Compared to neighbouring countries, it has a shortage of facilities of every type, fewer places and fewer qualified staff, who are themselves underpaid.

Tens of thousands of care workers are leaving Slovakia. The public system for long-term nursing care is choking in red tape. This leads to long waiting periods and demeaning conditions. This problem will only increase because Slovakia’s population is aging the third fastest in the EU.

The president insists on fundamental change in care for seniors. The goal should be to ensure that as few clients as possible spend time in institutional care and as many as possible receive care in their own home or smaller establishments. This requires the creation of a flexible legal framework and financial incentives.

The president will also exert systematic pressure on the government and regional authorities to increase spending on public care services and pay. She also considers it important to simplify the system of social and medical assessments of clients: the state must rebuild a single, integrated system of social and medical care.

Furthermore, Slovakia must make much more use of innovative procedures, from special bracelets through modifications of the home to voluntary services.

Environment

Previous experience has convinced the president that environmental protection cannot remain a marginal issue in politics. 

Slovakia’s forests are extremely vulnerable. Previous governments have allowed a few businesses to cut down forests on a massive, often illegal scale. Insensitive logging has caused permanent disruption of many rare ecosystems, including some that are in national parks.

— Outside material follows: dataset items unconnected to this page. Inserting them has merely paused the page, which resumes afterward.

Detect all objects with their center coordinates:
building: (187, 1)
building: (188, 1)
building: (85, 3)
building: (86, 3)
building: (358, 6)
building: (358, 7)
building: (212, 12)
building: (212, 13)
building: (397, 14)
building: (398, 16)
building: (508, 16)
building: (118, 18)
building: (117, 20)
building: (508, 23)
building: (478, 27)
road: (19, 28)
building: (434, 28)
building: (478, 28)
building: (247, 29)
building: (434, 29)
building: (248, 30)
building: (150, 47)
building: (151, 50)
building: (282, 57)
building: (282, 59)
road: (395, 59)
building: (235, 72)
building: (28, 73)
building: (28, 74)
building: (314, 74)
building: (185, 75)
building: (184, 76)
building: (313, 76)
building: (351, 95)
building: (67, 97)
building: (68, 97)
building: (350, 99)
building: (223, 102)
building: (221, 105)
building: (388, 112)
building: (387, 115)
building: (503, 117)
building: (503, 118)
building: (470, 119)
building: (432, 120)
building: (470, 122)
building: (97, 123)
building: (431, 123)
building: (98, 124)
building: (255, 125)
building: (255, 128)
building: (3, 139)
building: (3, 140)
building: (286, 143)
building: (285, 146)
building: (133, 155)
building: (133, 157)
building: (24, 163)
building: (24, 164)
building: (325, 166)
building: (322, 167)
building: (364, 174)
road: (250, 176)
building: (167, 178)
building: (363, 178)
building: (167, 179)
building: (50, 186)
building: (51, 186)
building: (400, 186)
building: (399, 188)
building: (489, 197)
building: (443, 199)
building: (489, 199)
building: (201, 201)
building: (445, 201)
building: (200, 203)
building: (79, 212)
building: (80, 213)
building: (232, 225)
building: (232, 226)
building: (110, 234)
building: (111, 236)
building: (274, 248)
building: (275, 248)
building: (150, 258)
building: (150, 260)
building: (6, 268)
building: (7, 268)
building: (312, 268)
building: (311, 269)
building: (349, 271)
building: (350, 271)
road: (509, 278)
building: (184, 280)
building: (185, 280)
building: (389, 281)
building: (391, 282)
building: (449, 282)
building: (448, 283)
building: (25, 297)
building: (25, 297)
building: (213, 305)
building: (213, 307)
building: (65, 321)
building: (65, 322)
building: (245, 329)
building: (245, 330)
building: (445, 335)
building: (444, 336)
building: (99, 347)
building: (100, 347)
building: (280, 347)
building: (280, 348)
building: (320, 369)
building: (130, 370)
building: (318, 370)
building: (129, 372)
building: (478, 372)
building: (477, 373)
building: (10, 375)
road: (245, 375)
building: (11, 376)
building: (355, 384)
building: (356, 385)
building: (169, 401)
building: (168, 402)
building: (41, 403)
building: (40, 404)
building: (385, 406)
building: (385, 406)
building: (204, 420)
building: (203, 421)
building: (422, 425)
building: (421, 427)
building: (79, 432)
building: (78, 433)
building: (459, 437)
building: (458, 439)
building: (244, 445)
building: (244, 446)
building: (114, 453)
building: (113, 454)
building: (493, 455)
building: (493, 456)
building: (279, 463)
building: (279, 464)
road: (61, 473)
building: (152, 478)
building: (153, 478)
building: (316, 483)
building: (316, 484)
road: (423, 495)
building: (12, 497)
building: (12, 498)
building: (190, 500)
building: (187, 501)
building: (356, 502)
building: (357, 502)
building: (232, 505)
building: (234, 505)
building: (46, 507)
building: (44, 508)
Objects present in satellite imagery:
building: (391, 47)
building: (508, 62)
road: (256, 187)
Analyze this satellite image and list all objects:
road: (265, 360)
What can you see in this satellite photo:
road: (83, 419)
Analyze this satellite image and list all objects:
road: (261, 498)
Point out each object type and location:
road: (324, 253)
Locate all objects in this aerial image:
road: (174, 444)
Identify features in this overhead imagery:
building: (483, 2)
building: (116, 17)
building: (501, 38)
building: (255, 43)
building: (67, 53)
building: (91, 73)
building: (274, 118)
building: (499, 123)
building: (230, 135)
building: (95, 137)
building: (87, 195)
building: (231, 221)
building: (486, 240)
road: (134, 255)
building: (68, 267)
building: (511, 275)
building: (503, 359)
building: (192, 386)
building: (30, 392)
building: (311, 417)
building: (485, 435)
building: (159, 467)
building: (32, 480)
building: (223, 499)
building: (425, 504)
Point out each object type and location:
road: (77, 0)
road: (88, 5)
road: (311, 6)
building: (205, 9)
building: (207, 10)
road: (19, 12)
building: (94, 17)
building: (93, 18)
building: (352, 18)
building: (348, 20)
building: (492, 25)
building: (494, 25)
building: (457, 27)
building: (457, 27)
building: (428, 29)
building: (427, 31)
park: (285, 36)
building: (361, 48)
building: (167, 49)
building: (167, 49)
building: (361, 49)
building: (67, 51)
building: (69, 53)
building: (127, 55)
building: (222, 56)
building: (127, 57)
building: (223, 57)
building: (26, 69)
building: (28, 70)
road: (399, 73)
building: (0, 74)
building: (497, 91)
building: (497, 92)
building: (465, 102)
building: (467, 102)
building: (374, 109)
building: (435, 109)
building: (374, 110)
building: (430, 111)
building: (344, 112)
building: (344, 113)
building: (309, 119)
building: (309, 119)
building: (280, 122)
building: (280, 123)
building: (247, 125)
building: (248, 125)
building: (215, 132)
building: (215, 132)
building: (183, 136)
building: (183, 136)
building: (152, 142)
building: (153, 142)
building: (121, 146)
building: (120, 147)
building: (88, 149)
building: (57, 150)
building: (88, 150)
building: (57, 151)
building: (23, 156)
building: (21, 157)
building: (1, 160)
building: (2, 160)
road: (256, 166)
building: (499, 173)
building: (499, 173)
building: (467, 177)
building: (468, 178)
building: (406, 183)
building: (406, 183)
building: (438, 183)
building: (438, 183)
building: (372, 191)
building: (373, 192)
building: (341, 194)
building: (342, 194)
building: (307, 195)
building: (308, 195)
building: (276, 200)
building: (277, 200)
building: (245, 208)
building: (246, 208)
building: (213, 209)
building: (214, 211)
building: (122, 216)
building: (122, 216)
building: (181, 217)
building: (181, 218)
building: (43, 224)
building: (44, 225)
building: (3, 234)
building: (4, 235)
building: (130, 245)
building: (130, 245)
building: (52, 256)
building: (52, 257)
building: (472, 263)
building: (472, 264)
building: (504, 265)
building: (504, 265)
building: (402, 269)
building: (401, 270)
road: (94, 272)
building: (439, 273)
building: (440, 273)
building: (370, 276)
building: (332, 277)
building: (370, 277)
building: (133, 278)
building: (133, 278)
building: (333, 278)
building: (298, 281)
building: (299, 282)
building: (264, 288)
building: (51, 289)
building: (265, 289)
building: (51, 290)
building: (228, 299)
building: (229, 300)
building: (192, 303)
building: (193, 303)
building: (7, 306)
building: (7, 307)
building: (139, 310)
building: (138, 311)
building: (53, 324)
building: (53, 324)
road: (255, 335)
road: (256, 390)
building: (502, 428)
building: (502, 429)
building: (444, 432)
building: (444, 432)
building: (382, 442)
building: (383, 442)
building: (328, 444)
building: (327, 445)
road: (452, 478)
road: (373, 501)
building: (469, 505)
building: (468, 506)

Another crucial point is that deforestation increases the risk of flooding. Another large problem besides deforestation is threats to water resources. This is the result not only of the neglect of old environmental burdens but also the use of harmful pesticides and the large volumes of waste that firms and individuals release into the water. 

The president urges that at least the most ecologically valuable 5% of Slovakia’s territory should be preserved as a non-interference zone. This means 75% of the area of the existing national parks and national nature reserves.

She also asks that Slovakia should take strong and radical measures against waste production and promote stricter regulation of potentially hazardous waste disposal sites.

She supports all proposals for limiting the use of plastics, including compulsory deposit schemes, as well as other initiatives for transitioning to a circular economy.